Sprawdź szczegóły meczu Djoković - Musetti 4:6, 6:3, 7:5
Wzajemny bilans przemawiał na korzyść Djokovicia, który zdominował wszystkie trzy poprzednie pojedynki na twardych nawierzchniach, a ogółem miał bilans 8-1 z Włochem. Ponadto trzeba było pomyśleć o niemal domowych warunkach dla serbskiego rekordzisty, który właśnie przeniósł swój domowy turniej z Belgradu do Aten i wyraźnie miał większe wsparcie publiczności niż Musetti.
Przewaga na papierze może jednak nie zawsze wystarczyć do kolejnego komfortowego zwycięstwa. Musetti zagrał fantastycznie w secie otwarcia i to, co mógł osiągnąć, to osiągnął. Włoch posłał 15 winnerów, popełnił tylko sześć niewymuszonych błędów i nie pozwolił Djokoviciowi na przełamanie.
Zadecydował o tym trzeci gem, w którym wypracował trzy break pointy z rzędu, a ostatni wykorzystał po fenomenalnym bekhendzie. Był to pierwszy set, który udało się wyrwać najbardziej utytułowanemu zawodnikowi wszech czasów.

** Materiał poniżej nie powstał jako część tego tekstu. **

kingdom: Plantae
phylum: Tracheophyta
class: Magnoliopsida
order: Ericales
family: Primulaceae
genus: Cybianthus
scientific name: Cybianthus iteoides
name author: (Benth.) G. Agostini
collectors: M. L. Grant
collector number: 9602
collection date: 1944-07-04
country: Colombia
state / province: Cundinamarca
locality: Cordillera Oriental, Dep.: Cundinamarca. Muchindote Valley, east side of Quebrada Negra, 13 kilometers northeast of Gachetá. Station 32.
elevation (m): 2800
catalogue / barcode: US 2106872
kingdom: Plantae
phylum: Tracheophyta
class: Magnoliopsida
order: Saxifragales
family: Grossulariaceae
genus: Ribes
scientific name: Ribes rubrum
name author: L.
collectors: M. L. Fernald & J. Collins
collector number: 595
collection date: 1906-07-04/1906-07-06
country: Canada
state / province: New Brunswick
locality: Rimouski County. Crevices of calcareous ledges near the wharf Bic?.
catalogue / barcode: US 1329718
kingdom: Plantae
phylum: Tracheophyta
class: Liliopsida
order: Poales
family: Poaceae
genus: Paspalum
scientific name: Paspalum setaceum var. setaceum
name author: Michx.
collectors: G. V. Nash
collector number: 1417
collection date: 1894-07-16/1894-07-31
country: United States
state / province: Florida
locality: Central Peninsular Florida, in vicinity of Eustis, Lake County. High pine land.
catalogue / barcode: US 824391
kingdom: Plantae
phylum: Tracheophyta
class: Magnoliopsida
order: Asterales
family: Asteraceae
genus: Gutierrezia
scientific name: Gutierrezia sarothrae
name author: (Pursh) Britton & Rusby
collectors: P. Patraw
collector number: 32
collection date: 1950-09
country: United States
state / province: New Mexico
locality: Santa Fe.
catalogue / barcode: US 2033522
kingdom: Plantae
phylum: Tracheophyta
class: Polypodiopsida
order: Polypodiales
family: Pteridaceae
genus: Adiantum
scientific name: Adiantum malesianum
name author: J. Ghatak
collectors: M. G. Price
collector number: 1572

Djoković nie poddał się jednak, nie stracił ani jednej piłki przy serwisie aż do stanu 4:3 w drugim secie, a w ósmym gemie wypracował sobie break pointa otwierającego. Wygrał maratońską wymianę i miał szansę na wymuszenie decydującego seta przy podaniu. Zdobywca 24 trofeów wielkoszlemowych nie załamał się, mimo że musiał zgasić break pointa i wyrównał stan meczu.
Musetti porzucił agresję w drugim secie i pozwolił Djokoviciowi bardziej dyktować tempo. Serb wykorzystał to w decydującym secie i wyszedł na prowadzenie 2:1 po taktycznej wymianie, w której Włoch popełnił błąd z bekhendu.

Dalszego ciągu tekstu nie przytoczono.